## HOW TO COMPLETE THIS TASK
Retype only what runs from the beginning of the data through the line with "Table 2. The"; please omit the pictures and keep every line exact.

## DATA EXTRACT
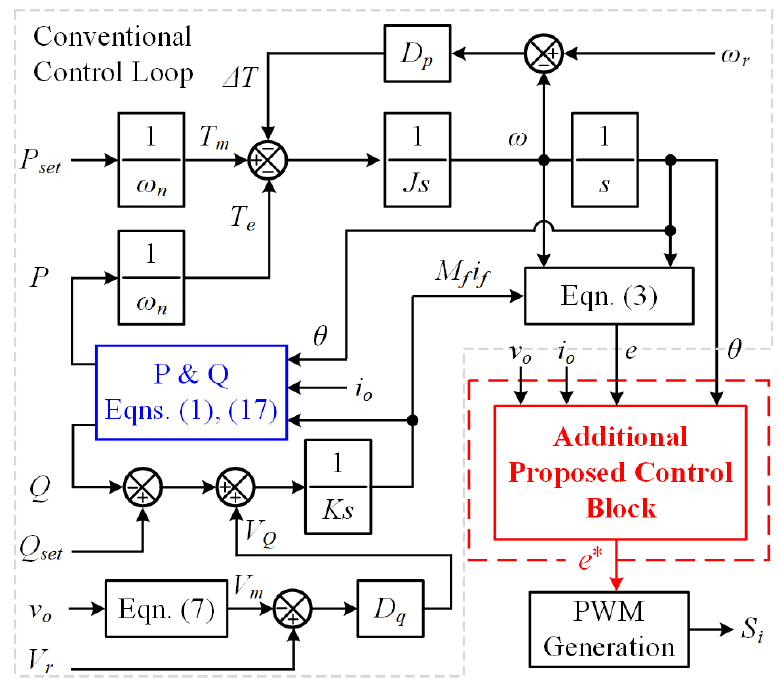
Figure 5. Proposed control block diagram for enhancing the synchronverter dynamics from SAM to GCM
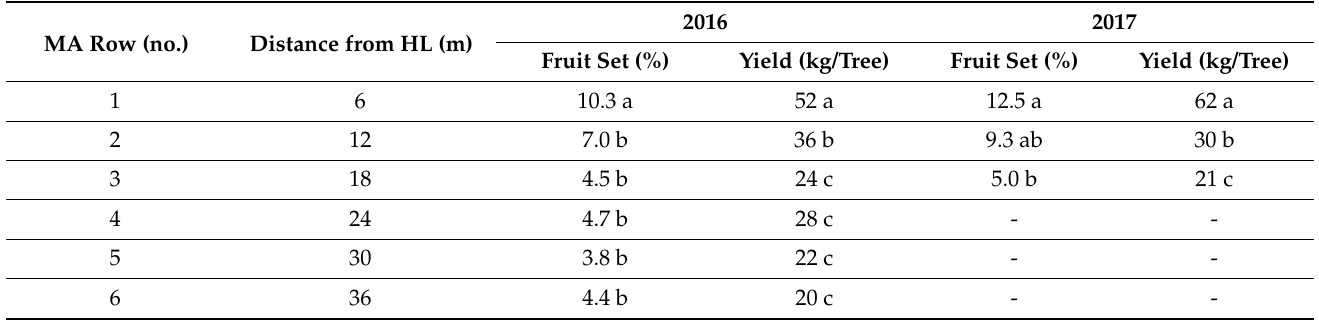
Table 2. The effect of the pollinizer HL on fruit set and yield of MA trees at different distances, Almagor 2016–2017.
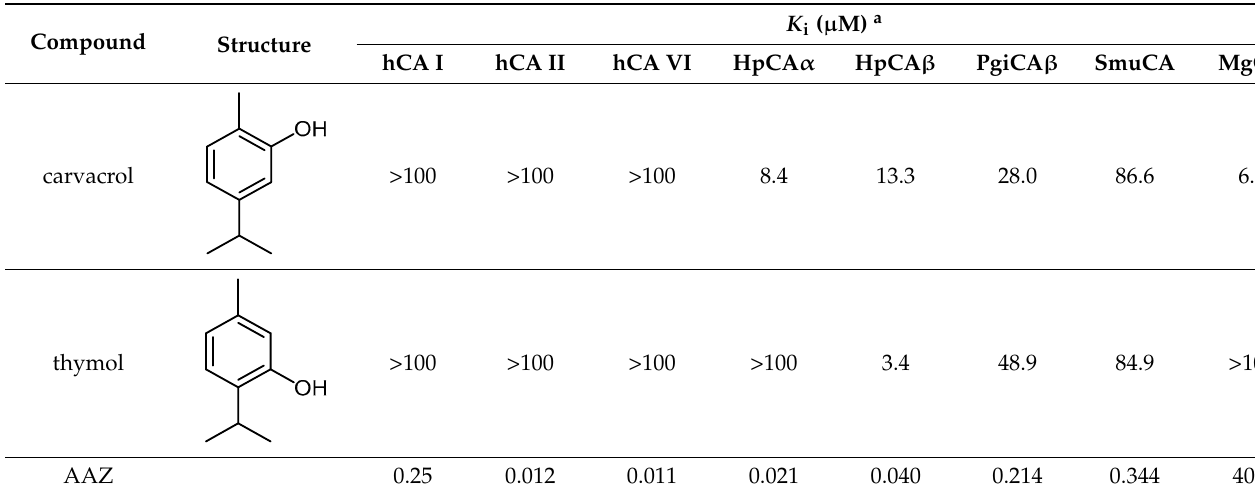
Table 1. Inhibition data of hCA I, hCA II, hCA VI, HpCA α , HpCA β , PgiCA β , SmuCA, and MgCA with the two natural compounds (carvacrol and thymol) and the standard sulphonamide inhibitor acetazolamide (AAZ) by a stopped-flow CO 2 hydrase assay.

## SOLUTION BELOW
Figure 5. Proposed control block diagram for enhancing the synchronverter dynamics from SAM to GCM
Table 2. The effect of the pollinizer HL on fruit set and yield of MA trees at different distances, Almagor 2016–2017.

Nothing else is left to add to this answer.